Pays Basque:La France doit s’impliquer

Le courage politique du président du gouvernement espagnol, Jose Luis Rodriguez Zapatero, et celui de la direction d’ETA entrouvrent pour le pays basque les portes de la paix. Le « cessez- le- feu permanent » annoncé par l’organisation clandestine permet d’augurer la mise en route d’un processus « à l’irlandaise » : des négociations assurément longues et hérissées visant à mettre à un conflit armé devenu d’un anachronisme insupportable au sein de la communauté européenne. Tandis que le gouvernement espagnol et ETA règlerait en tête à tête les modalités d’un retour définitif à la paix, une table ronde réunissant l’ensemble des forces politiques concernées et disponibles rechercherait les voies et moyens de donner une solution démocratique au problème basque.

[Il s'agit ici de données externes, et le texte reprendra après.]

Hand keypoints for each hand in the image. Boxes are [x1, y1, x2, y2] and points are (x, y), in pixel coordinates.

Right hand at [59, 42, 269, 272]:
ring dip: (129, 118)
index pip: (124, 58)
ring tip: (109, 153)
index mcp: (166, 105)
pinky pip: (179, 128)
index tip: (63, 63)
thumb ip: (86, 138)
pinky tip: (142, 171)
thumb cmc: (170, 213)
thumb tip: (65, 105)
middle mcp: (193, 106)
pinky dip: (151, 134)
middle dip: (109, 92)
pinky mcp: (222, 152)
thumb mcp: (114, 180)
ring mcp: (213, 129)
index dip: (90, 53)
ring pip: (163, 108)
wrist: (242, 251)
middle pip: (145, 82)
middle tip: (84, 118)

La France s’est lourdement impliquée dans le conflit et d’une manière le plus souvent peu glorieuse. Faut-il rappeler qu’elle viola pendant des décennies sa propre légalité en livrant à l’Espagne, en dehors de toute procédure d’extradition, des Basques qui avaient purgé la peine infligée par les tribunaux français et à qui la loi permettait, en l’occurrence, de choisir le pays vers lequel ils seraient expulsés ? Est-il besoin d’évoquer les tortures auxquelles étaient soumis systématiquement les prisonniers ainsi livrés, tortures dénoncées par l’ensemble des organisations humanitaires, mais qui ne suscitèrent aucune émotion dans l’opinion publique ni chez les intellectuels français, de sorte qu’on assista au spectacle étrange d’une presse parisienne dénonçant avec la dernière vigueur la torture pratiquée en Algérie quarante an plus tôt sans que fussent jamais évoqués les supplices auxquels était promis tel basque dont la livraison était annoncée en trois lignes ? Pis encore : ces policiers français qui renseignaient les commandos de tueurs de droit commun envoyés par Madrid pour assassiner les militants basques réfugiés en France…Ces commandos firent des dizaines de victimes, dont certaines tuées par méprise, n’avaient rien à voir avec le conflit basque.

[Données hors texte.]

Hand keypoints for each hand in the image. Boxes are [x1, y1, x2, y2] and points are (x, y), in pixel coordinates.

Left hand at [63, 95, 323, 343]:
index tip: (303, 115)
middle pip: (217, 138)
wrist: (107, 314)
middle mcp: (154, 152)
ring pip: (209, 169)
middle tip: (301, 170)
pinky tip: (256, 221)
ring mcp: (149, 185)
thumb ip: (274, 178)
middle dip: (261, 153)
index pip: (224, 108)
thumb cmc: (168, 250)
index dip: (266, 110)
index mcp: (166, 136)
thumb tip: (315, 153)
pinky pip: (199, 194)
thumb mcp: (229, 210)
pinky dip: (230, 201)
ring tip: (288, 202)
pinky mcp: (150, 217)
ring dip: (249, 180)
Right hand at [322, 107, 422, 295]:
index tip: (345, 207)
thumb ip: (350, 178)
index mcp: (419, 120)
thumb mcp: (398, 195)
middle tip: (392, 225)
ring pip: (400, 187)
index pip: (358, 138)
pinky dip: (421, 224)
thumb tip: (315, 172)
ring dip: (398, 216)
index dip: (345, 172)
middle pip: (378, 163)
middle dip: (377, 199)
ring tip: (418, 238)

Cette page noire, il faut aujourd’hui la tourner, de même que celle où sont inscrites les souffrances infligées par les actions conduites par ETA. Non point pour oublier, mais pour ouvrir le nouveau chapitre de la paix.
La France ne saurait rester à l’écart du processus engagé à Madrid et au Pays Basque sud.
Mme Alliot-Marie, ministre de la défense, élue de Saint- Jean- De- Luz, semble l’avoir compris puisqu’elle déclarait après l’annonce du cessez-le-feu que, si cette volonté d’en finir avec la violence armée était confirmée, « tous les sujets pourront être abordés », y compris celui du rapprochement de leur territoire d’origine des basques détenus en France. En revanche, des responsables politiques estiment que le France, non concernée par le problème, devrait rester sur la touche et assister en simple spectatrice aux développements politiques à venir.
Que la France soit impliquée, la seule question des prisonniers basques suffirait à le démontrer. Les prisons françaises en détiennent 153. Ils sont dispersés entre 31 établissements. Au mépris des conventions internationales et de la législation française qui prévoient qu’un détenu doit purger sa peine dans un lieu proche de son environnement familial, les prisonniers basques en sont éloignés de 822 km, ce qui signifie que leurs familles, pour un parloir d’une heure, doivent parcourir en moyenne 1644 km.
La situation est la même en Espagne. Il en résulte des accidents de la route qui, ces dernières années, ont fait plus de victimes qu’il n’en était imputé aux actions d’ETA. L’apaisement nécessaire au bon déroulement des négociations à venir exige que les états espagnol et français apportent une solution commune à des conditions pénitentiaires en totale contradiction avec leurs législations respectives.
Au-delà du problème particulier des prisonniers, la France, son gouvernement et ses organisations politiques ne sauraient rester à l’écart de l’initiative en cours. Ils doivent s’y engager parce que, même si les tensions n’ont pas eu au Pays Basque nord la même intensité dramatique qu’au sud, on trouve, de part et d’autre des Pyrénées, un même peuple nourri de la même culture et attaché à préserver la même langue. La France doit enfin s’impliquer parce que le retour à la paix est un objectif si précieux qu’une dérobade serait inconcevable de la part de toute partie susceptible d’aider à l’atteindre.